While natural gas prices are due for a rise, gold is probably due for a breather.
Gold prices have been rallying on inflation fears but also because the precious metal is more readily available to the average investor through exchange-traded funds.
"It's making a false reading in terms of gold," Licata says.
Furthermore, Barrick, the world's largest gold miner, is in the process of acquiring for $7.3 billion Equinox Minerals, a Canadian-Australian copper miner.
"If the largest company in the world in terms of gold is saying that they're going to start moving away, maybe that was a clear signal to the marketplace that even they think that there's a top-end price of gold right now."
Yet metals investors shouldn't fret. There are fresh investment alternatives out there.
Take vanadium, a metal that can be used in the production of alloys.
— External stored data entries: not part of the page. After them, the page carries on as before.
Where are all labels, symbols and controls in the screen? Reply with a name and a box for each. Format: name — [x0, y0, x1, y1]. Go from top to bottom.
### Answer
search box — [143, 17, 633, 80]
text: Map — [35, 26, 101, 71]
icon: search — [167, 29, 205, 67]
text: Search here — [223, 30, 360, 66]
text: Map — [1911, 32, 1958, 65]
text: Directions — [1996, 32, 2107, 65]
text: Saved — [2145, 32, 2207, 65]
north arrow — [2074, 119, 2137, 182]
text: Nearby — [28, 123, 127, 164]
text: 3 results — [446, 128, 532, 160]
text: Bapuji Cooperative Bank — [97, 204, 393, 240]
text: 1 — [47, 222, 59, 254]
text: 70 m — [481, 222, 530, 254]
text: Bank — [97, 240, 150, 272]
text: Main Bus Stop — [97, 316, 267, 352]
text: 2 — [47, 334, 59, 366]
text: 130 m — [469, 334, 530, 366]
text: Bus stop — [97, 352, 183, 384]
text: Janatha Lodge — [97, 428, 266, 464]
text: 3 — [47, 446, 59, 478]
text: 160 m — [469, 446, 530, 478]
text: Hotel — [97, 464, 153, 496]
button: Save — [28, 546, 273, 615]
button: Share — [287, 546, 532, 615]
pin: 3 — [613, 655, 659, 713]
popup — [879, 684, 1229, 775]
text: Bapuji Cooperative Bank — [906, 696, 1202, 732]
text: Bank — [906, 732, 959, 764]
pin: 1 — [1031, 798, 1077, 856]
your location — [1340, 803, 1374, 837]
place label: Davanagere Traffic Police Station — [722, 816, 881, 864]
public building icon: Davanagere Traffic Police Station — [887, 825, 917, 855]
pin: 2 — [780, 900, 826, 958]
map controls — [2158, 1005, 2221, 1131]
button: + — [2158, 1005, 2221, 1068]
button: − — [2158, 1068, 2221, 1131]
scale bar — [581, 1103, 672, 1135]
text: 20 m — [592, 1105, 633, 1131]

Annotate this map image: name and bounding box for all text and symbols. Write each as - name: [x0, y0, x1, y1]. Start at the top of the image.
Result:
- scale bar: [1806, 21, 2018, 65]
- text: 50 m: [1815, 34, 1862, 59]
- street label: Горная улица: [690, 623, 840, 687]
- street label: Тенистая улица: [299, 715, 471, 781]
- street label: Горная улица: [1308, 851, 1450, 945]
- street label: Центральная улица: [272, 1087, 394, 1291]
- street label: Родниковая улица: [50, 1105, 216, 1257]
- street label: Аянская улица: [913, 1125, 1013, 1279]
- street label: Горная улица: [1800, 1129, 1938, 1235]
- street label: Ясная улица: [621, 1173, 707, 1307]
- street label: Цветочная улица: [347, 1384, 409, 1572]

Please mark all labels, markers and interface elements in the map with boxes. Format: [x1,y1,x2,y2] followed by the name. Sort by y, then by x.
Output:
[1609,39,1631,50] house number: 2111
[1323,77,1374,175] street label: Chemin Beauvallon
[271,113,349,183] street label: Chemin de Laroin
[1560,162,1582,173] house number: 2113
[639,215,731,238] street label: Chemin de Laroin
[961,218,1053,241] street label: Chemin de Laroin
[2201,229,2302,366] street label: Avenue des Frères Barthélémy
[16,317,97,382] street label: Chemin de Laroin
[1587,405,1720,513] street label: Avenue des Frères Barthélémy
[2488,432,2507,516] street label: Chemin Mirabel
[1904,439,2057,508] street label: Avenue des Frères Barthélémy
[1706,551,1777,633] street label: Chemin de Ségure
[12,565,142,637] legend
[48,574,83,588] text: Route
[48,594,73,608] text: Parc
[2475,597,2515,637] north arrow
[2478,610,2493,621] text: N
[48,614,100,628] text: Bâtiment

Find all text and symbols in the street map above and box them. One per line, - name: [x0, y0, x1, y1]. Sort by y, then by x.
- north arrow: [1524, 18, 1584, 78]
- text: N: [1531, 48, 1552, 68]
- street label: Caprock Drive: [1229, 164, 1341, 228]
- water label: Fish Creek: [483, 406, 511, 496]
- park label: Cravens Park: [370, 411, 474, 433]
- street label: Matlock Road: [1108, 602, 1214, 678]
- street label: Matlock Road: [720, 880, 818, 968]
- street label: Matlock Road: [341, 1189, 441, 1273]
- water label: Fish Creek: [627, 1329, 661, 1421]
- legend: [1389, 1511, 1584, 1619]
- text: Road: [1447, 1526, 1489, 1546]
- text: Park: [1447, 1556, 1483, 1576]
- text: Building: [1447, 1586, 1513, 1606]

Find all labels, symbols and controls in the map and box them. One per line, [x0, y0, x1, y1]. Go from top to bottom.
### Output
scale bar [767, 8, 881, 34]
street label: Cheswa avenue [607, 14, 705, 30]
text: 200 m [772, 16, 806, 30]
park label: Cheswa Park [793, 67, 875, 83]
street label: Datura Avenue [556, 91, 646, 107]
"I think in a marketplace right now that's trying to move forward and kind of save the amount of minerals that are in the world, vanadium can be mixed with steel and actually cause maybe a third less production of steel to be used, so it's a green metal," Licata says.
It has other uses as well, even for those already deemed efficient. Take lithium. Electric cars running on batteries that use lithium and magnesium components will need hours to recharge.
"If we use vanadium, I think that we can actually have it a lot faster. Also a major use of vanadium is taking the strain off the power grid," Licata says.